私が中学生だった頃、数学の先生が1と0だけで数を表現する二進法を教えてくれた。この1と0を電流が流れている状態、または切れた状態に対応させると、全ての数を電流のオンオフ組み合わせで表せるという。これを利用したのがコンピュータだと聞いて、私はいたく感動した。
その考え方を世界で初めて提示したのが、本書の主人公シャノンである。現代社会に不可欠のパソコン、携帯電話、DVDの全てが、彼なしにはありえなかった。
二進法の最小単位はビットと呼ばれ、文字や画像などの情報はビットの組み合わせで表現できる。情報量の単位としてビットを初めて導入したのがシャノンで、現代のデジタルコンピューターはビットを8個集めた8桁分の巨大情報をバイトという単位で扱う。
本書は「情報理論の父」と呼ばれる天才数学者の評伝で、著者はハフィントン・ポスト元編集長などを務めた名うてのジャーナリストである。シャノン以前にも情報という概念はあったが、量的に測定が可能で、瞬時にかつ誤りなく伝達できるようにしたのは彼なのだ。全情報を0/1信号として伝える「情報社会」を切り拓いたのである
シャノンはフォン・ノイマンやアラン・チューリングとともに、コンピュータの基礎を作った人物に挙げられる。彼らは第二次大戦の前後に情報通信と暗号技術の基本を確立したが、その後の世界は3人の業績の上に改良を加えただけと言っても過言ではない。
ちなみにノイマンやチューリングは映画にも取り上げられてきたが、シャノンの事績は本書で読みやすくなった。現代デジタル社会への影響力という点ではアインシュタイン以上という評価も頷けよう。
本書のもう一つの特徴は、シャノンの人柄を克明に、かつユーモラスに描いている点である。人並み外れた頭脳があるのに決して自慢せず、シャイで謙虚なのだ。
しかも遊び心に溢れていて、周囲の人を楽しませる才覚を持っている。何よりも機械いじりとあれこれ工夫するのが大好きで、世俗的な地位や富には無頓着だった。世界的科学者の名声を得た後もMITで一輪車を乗り回し、学生たちとジャグリングを楽しんだ。

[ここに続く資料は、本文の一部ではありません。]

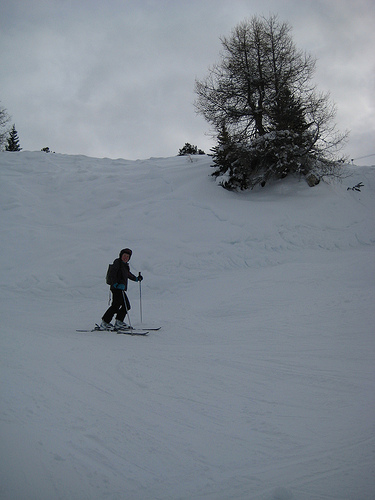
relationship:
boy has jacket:
[99, 248, 144, 333] [110, 258, 139, 292]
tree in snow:
[194, 14, 353, 190] [0, 150, 375, 500]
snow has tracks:
[0, 150, 375, 500] [5, 223, 374, 304]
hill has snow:
[0, 149, 375, 500] [0, 150, 375, 500]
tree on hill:
[194, 14, 353, 190] [0, 149, 375, 500]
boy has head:
[99, 248, 144, 333] [118, 248, 132, 264]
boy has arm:
[99, 248, 144, 333] [128, 271, 142, 283]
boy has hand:
[99, 248, 144, 333] [136, 274, 144, 284]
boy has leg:
[99, 248, 144, 333] [116, 290, 132, 330]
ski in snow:
[73, 327, 160, 337] [0, 150, 375, 500]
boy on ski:
[99, 248, 144, 333] [73, 327, 160, 337]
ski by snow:
[73, 327, 160, 337] [0, 150, 375, 500]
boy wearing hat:
[99, 248, 144, 333] [119, 248, 133, 263]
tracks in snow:
[5, 223, 374, 304] [0, 150, 375, 500]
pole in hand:
[137, 271, 144, 328] [136, 274, 144, 284]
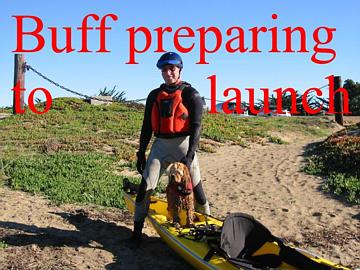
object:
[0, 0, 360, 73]
sky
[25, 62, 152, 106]
rope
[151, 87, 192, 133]
life vest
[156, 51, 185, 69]
helmet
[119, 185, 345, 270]
kayak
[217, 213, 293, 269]
kayak seat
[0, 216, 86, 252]
shadow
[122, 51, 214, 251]
person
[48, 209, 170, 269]
shadow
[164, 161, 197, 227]
dog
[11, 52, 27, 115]
post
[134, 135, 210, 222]
pants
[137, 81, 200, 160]
top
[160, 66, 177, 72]
sunglasses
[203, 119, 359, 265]
road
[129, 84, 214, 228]
wet suit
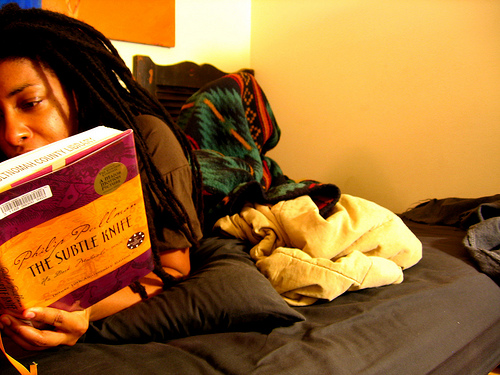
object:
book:
[0, 111, 162, 346]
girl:
[0, 4, 211, 369]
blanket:
[176, 62, 345, 219]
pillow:
[51, 226, 310, 355]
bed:
[0, 245, 497, 374]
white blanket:
[206, 187, 428, 312]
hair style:
[1, 2, 208, 303]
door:
[124, 44, 258, 105]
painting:
[21, 0, 190, 57]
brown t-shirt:
[105, 111, 213, 251]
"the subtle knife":
[22, 211, 141, 282]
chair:
[123, 46, 272, 133]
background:
[67, 6, 493, 93]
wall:
[261, 8, 494, 197]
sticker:
[88, 160, 131, 198]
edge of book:
[2, 110, 127, 202]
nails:
[1, 297, 30, 320]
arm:
[71, 117, 210, 349]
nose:
[1, 106, 36, 150]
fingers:
[17, 307, 85, 328]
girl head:
[0, 4, 129, 186]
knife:
[97, 210, 139, 245]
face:
[0, 45, 81, 163]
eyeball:
[20, 96, 42, 111]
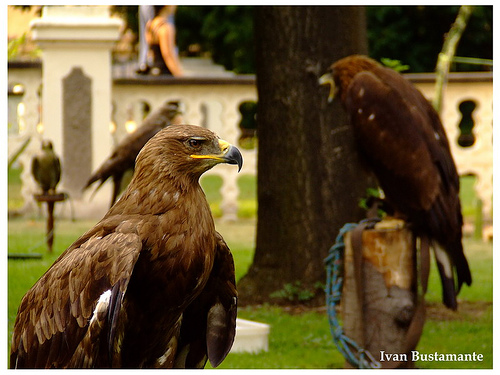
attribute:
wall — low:
[105, 65, 275, 232]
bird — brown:
[308, 46, 483, 318]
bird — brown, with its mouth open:
[316, 46, 472, 297]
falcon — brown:
[43, 109, 259, 373]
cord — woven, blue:
[297, 223, 370, 373]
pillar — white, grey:
[32, 8, 132, 231]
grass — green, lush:
[18, 230, 488, 369]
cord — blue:
[319, 219, 366, 360]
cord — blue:
[320, 219, 360, 358]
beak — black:
[222, 142, 245, 171]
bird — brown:
[42, 117, 254, 367]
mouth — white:
[314, 73, 337, 103]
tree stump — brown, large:
[333, 219, 421, 373]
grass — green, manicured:
[9, 210, 499, 361]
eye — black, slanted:
[178, 133, 216, 152]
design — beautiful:
[450, 88, 485, 156]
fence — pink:
[218, 76, 498, 221]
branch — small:
[270, 281, 298, 315]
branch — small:
[303, 279, 316, 300]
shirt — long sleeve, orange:
[148, 20, 172, 66]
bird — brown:
[17, 109, 261, 373]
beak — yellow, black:
[204, 134, 245, 177]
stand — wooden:
[31, 188, 72, 243]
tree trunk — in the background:
[245, 20, 379, 314]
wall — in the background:
[11, 11, 481, 128]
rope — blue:
[310, 205, 376, 364]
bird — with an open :
[296, 58, 347, 113]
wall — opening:
[450, 87, 481, 160]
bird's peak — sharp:
[163, 121, 254, 188]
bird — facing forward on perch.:
[24, 128, 65, 253]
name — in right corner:
[374, 344, 484, 372]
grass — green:
[264, 255, 482, 359]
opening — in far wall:
[229, 97, 260, 158]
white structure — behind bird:
[10, 7, 481, 202]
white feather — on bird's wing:
[76, 286, 113, 332]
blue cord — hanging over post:
[323, 222, 389, 368]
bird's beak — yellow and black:
[188, 137, 243, 175]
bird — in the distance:
[26, 136, 68, 197]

シャノンは1985年の京都賞を基礎科学部門で受賞したが、「貴重な結果はしばしば単純な好奇心から生み出されることを、科学の歴史は教えてくれます」(366頁)とスピーチした。機械いじりが大好きだった平凡な少年が「ただ好きでやっていた」ことが、世界を変革するアイデアに結びついたからだ。
子どもの才能が将来どう開花するか、また国際ビジネスを動かす次のGAFAが今後いかに誕生するかを考える上で、本書のエピソードは大変示唆に富む。
最近は情報に関する研修が盛んだが、100時間受講するより本書のような優れた評伝から学ぶことの方が多いのではないか。情報時代の本質とその未来を考えるための良書としてお勧めしたい。